La nonviolence a, de tous temps, été moquée, méprisée ou persécutée. C’est sans doute parce que nonviolence et résistance vont de pair; car, tôt ou tard la nonviolence débouche sur la résistance à la violence et à l’injustice.
La nonviolence ne se soumet guère sans résister à un pouvoir violent. Plus le pouvoir est violent, plus la résistance nonviolente est prononcée, aussi petite soit-elle. C’était le cas dans l’Antiquité (la révolte juive), au 13ème siècle (les Albigeois), en passant par le Moyen Âge (les Anabaptistes) jusqu’aux temps modernes: Hongrie, Tibet, objection de conscience pour ne donner que trois parmi de nombreux exemples.
Les gouvernements démocratiques sont bien moins violents à l’égard de leurs citoyens et citoyennes que les gouvernements totalitaires.
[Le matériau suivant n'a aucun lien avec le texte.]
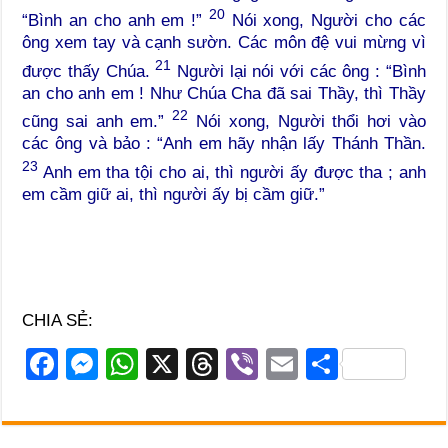
20
“Bình an cho anh em !”
Nói xong, Người cho các
ông xem tay và cạnh sườn. Các môn đệ vui mừng vì
21
được thấy Chúa.
Người lại nói với các ông : “Bình
an cho anh em ! Như Chúa Cha đã sai Thầy, thì Thầy
22
cũng sai anh em.”
Nói xong, Người thổi hơi vào
các ông và bảo : “Anh em hãy nhận lấy Thánh Thần.
23
Anh em tha tội cho ai, thì người ấy được tha ; anh
em cầm giữ ai, thì người ấy bị cầm giữ.”
CHIA SẺ:
F
M
W
X
T
Vi
E
S
a
e
h
hr
b
m
h
c
ss
at
e
er
ail
ar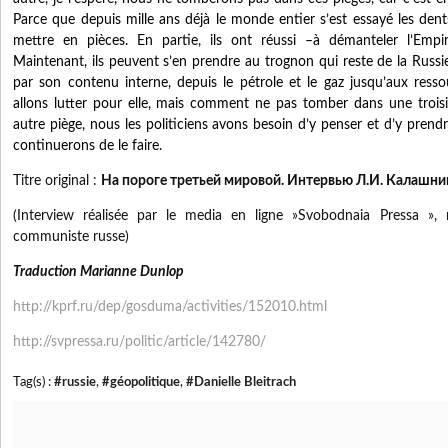
Parce que depuis mille ans déjà le monde entier s’est essayé les dents
mettre en pièces. En partie, ils ont réussi –à démanteler l’Empir
Maintenant, ils peuvent s’en prendre au trognon qui reste de la Russie
par son contenu interne, depuis le pétrole et le gaz jusqu’aux res
allons lutter pour elle, mais comment ne pas tomber dans une troi
autre piège, nous les politiciens avons besoin d’y penser et d’y prend
continuerons de le faire.
Titre original :
На пороге третьей мировой. Интервью Л.И. Калашни
(Interview réalisée par le media en ligne »Svobodnaia Pressa », r
communiste russe)
Traduction Marianne Dunlop
http://kprf.ru/dep/gosduma/activities/152010.html
http://svpressa.ru/politic/article/142780/
Tag(s) :
#russie
,
#géopolitique
,
#Danielle Bleitrach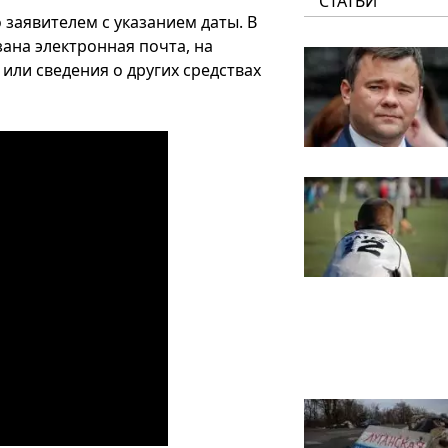
СТАТЬИ
аявителем с указанием даты. В
ана электронная почта, на
или сведения о других средствах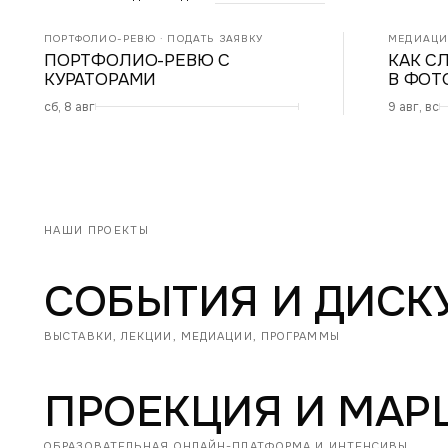
ПОРТФОЛИО-РЕВЮ · ПОДАТЬ ЗАЯВКУ
МЕДИАЦИЯ
ПОРТФОЛИО-РЕВЮ С
КАК С
КУРАТОРАМИ
В ФОТ
сб, 8 авг
9 авг, вс
НАШИ ПРОЕКТЫ
СОБЫТИЯ И ДИСК
ВЫСТАВКИ, ЛЕКЦИИ, МЕДИАЦИИ, ПРОГРАММЫ
ПРОЕКЦИЯ И МАР
ОБРАЗОВАТЕЛЬНАЯ ОНЛАЙН-ПЛАТФОРМА И ИНТЕНСИВЫ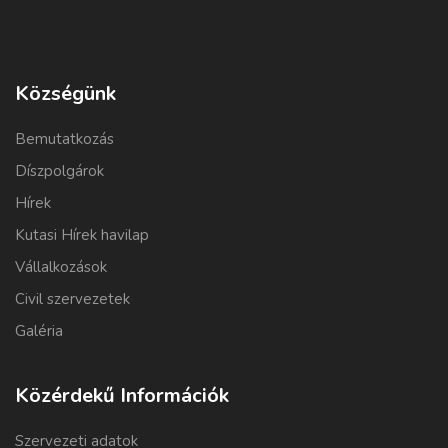
Községünk
Bemutatkozás
Díszpolgárok
Hírek
Kutasi Hírek havilap
Vállalkozások
Civil szervezetek
Galéria
Közérdekű Információk
Szervezeti adatok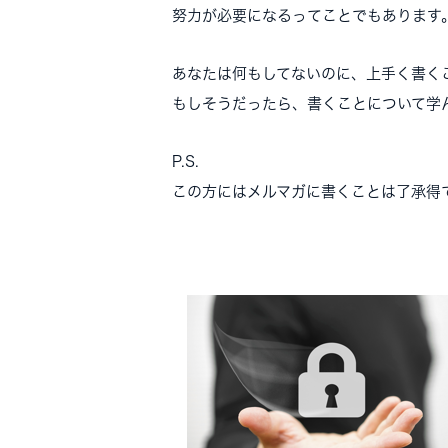
努力が必要になるってことでもあります
あなたは何もしてないのに、上手く書く
もしそうだったら、書くことについて学
P.S.
この方にはメルマガに書くことは了承得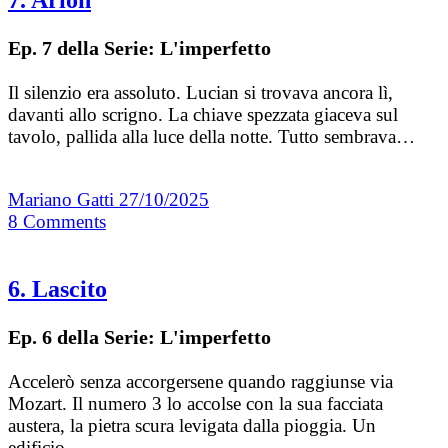
Ep. 7 della Serie: L'imperfetto
Il silenzio era assoluto. Lucian si trovava ancora lì,
davanti allo scrigno. La chiave spezzata giaceva sul
tavolo, pallida alla luce della notte. Tutto sembrava…
Mariano Gatti
27/10/2025
8
Comments
6. Lascito
Ep. 6 della Serie: L'imperfetto
Accelerò senza accorgersene quando raggiunse via
Mozart. Il numero 3 lo accolse con la sua facciata
austera, la pietra scura levigata dalla pioggia. Un
edificio…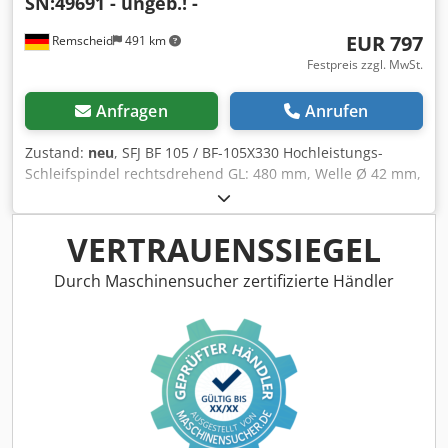
SN:49691 - ungeb.! -
EUR 797
Remscheid
491 km
Festpreis zzgl. MwSt.
Anfragen
Anrufen
Zustand:
neu
, SFJ BF 105 / BF-105X330 Hochleistungs-
Schleifspindel rechtsdrehend GL: 480 mm, Welle Ø 42 mm,
Flansch Ø 98 mm, Kegel Ø 53,5 auf 51,5 mm, innen Ø 36
mm SN:49691 ,ungebraucht in geöffneter
Originalverpackung, 100% funktionsfähig, Lieferumfang
VERTRAUENSSIEGEL
gem. Fotos Codpfx Aex Eukuomysrf
Durch Maschinensucher zertifizierte Händler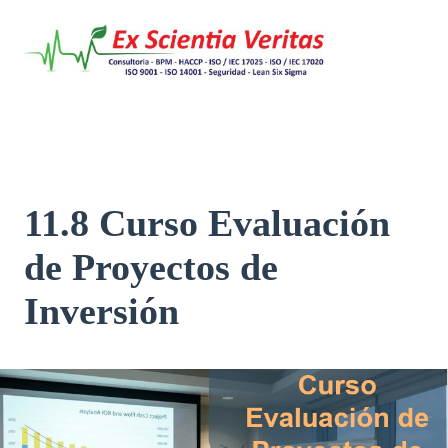
Saltar
al
contenido
11.8 Curso Evaluación
de Proyectos de
Inversión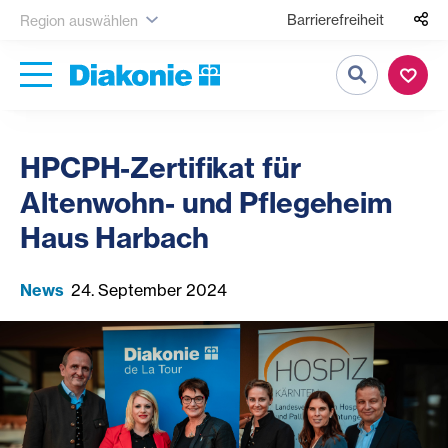
Barrierefreiheit
Region auswählen
Suche
HPCPH-Zertifikat für
Altenwohn- und Pflegeheim
Haus Harbach
News
24. September 2024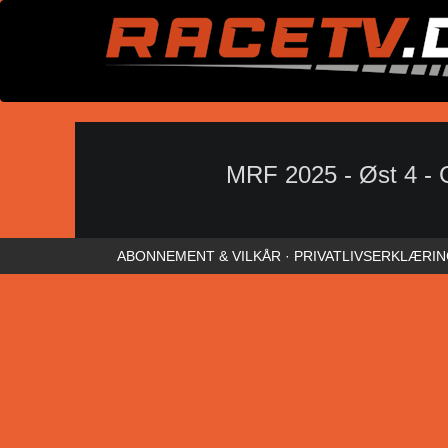
MRF 2025 - Øst 4 -
ABONNEMENT & VILKÅR
·
PRIVATLIVSERKLÆRI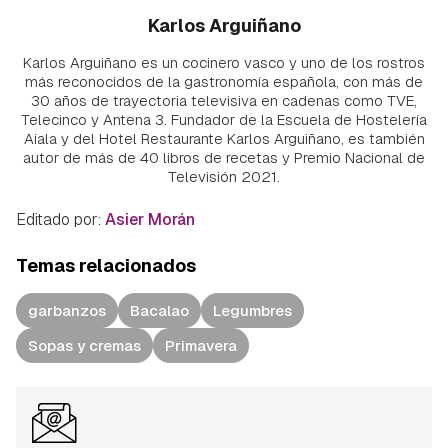
Karlos Arguiñano
Karlos Arguiñano es un cocinero vasco y uno de los rostros
más reconocidos de la gastronomía española, con más de
30 años de trayectoria televisiva en cadenas como TVE,
Telecinco y Antena 3. Fundador de la Escuela de Hostelería
Aiala y del Hotel Restaurante Karlos Arguiñano, es también
autor de más de 40 libros de recetas y Premio Nacional de
Televisión 2021.
Editado por:
Asier Morán
Temas relacionados
garbanzos
Bacalao
Legumbres
Sopas y cremas
Primavera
En effet, les citoyens et citoyennes ne sont pas des sujets – du moins, pas tant qu’ils ne se comportent pas de façon suspecte.
De nos jours, les choses se sont un peu décalées. Les personnes suspectes tombent facilement dans les rets de la guerre contre le terrorisme. Par ailleurs, la violence s’est déplacée vers l’étranger plus ou moins éloigné, c’est-à-dire à un autre niveau, le niveau structurel, ou une autre couche sociale. Là où règne l’injustice, la résistance surgira de la mouvance nonviolente. Là où la nonviolence compose avec l’injustice, sans y résister, elle perd son âme.
À l’époque de la guerre contre le terrorisme la résistance nonviolente est confrontée à de nouveaux défis. Les reportages et commentaires sur l’attentat lors du marathon de Boston montrent qu’aux USA le radicalisme est assimilé au recours à la violence. Il y a là une dangereuse ironie. L’anabaptisme du 16ème siècle, le courant à gauche de la Réforme, est appelé en anglais la Réforme Radicale (Radical Reformation), et les Anabaptistes traités de radicaux (radicals). La confusion tragique entre radical et violent cherche moins une disposition à la violence que des idées radicales, et ceci sous-entend bien souvent des accointances islamistes. Cette équation radicalisme = terrorisme non seulement perd toute mesure, mais mine également l’essence même de la société civile, qui inclut le droit à la liberté d’expression et de religion ainsi que le droit à la résistance; et ce droit, elle doit le protéger. Le critère de sécurité ne peut donc pas être la radicalité, mais c’est la disposition à la violence ou plutôt l’engagement nonviolent qui doivent l’être.
Par ailleurs, la peur des potentats à l’égard de la nonviolence n’est pas injustifiée, parce que ce ne sont pas les poseurs de bombes qui vont changer le monde de manière fondamentale, mais c’est le mouvement de la nonviolence qui y parviendra.